Malaria cases in Maharashtra drop by 24%, reveals union ministry report
The cases reported in the state have reduced from 23,983 cases in 2016 to 18,133 in 2017.mumbai Updated: Mar 19, 2018 10:54 IST
A recent report submitted by J P Nadda, union minister for health and family welfare department, has stated that malaria cases in Maharashtra have declined by 24% - from 23,983 cases in 2016 to 18,133 in 2017.
State officials have attributed the drop to the annual parasite incident (API) system, under which areas with more than one incidence per 1,000 people received additional surveillance and clinical resources.
In response to a query filed in the Lok Sabha by Dr Kirit Solanki, Member of Parliament from Ahmedabad, West region, Nadda claimed that there is an established surveillance mechanism for malaria control from the district levels to the national level.
“District-wise monthly reports are compiled and collected from the states through active and passive surveillance by health facilities. This includes collection of data at the village levels by ASHAs for tracking malaria,” Nadda cited.
The state has reported a slight increase in the number of dengue cases (from 6,792 in 2016 to 7,442 in 2017) and chikunguniya cases (from 7,570 in 2016 to 7,639 in 2017). However, experts said that Maharashtra’s statistics fare better than the national average and the increase isn’t alarming.
The national report, ranking the states in order of highest to lowest number of health cases recorded, stated that Maharashtra has moved from the seventh position in 2016 to the eighth in 2017.
Public health department officials said the performance of the state has improved owing to additional focus on the western and eastern districts of the state, which record the highest number of cases.
“A majority of malaria cases are recorded in the tribal regions such as Gadchiroli, Gondia, and Chandrapur, and in the western regions such as Mumbai, Thane, Palghar and Raigad. Apart from these areas, malaria is not considered a public health problem for the rest of the state,” said Dr P Awate, state surveillance officer.
Dr Awate added that for three years, the department has been working towards focused interventions through API system.
“Wherever API is more than 1, we immediately push more human resources, and increase surveillance, treatment and laboratory facilities to control and decrease the spread of the vector-borne diseases.
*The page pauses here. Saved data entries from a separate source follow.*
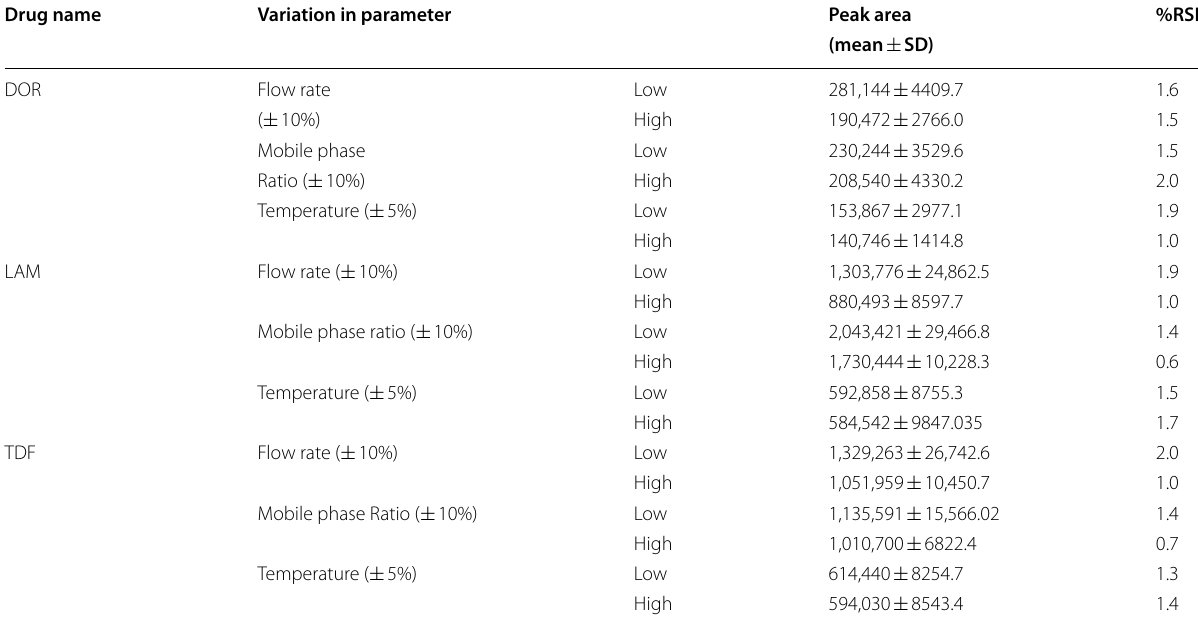
Table 6 Robustness results of DOR, LAM and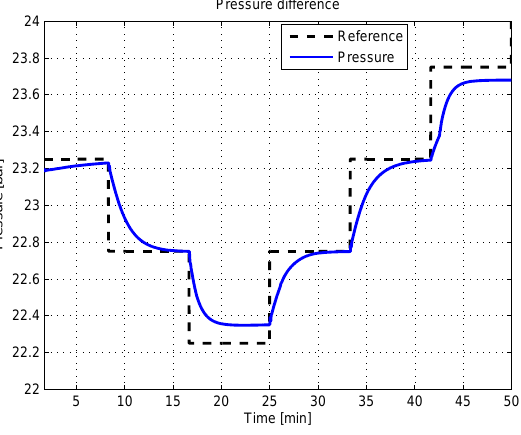
Figure 8: Choke opening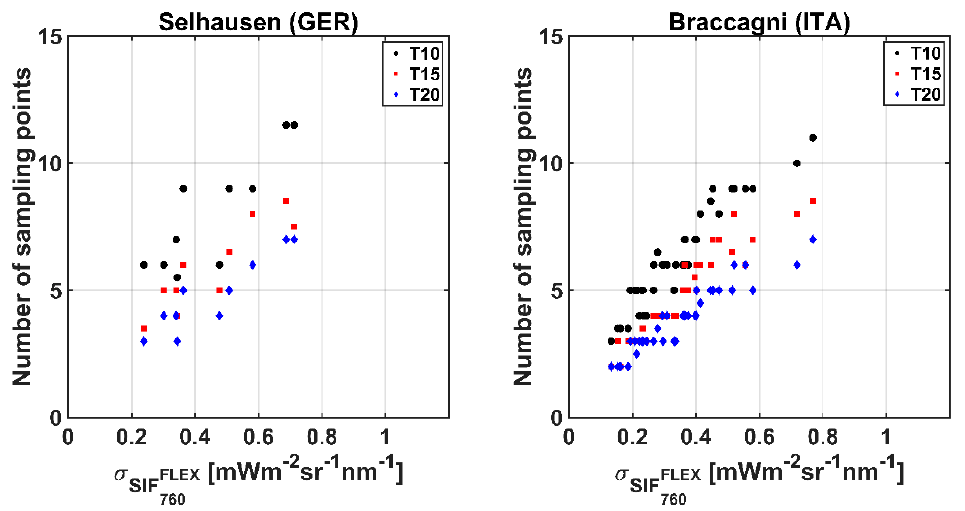
Figure 4. The 95th percentile of the number of sampling points needed to meet the thresholds for the FLEX pixels in Selhausen (Germany) and Braccagni (Italy) experimental sites using a random sampling approach.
The districts are divided in three stages of emergency, and every stage has a particular action plan, chalked out with the help of national vector-borne disease control officials,” he said.
Mumbai too has achieved a stability in the number of malaria cases over the past two years, with 5,845 cases recorded in 2016 and 6,019 cases in 2017.
Maharashtra has also adopted a malaria elimination program, which aims to reduce the prevalence of the disease to less than one case per 1,000 people by the year 2030.
According to a World Health Organization report released in November 2017, India accounted for 6% of the world’s malaria cases and 7% deaths due to malaria.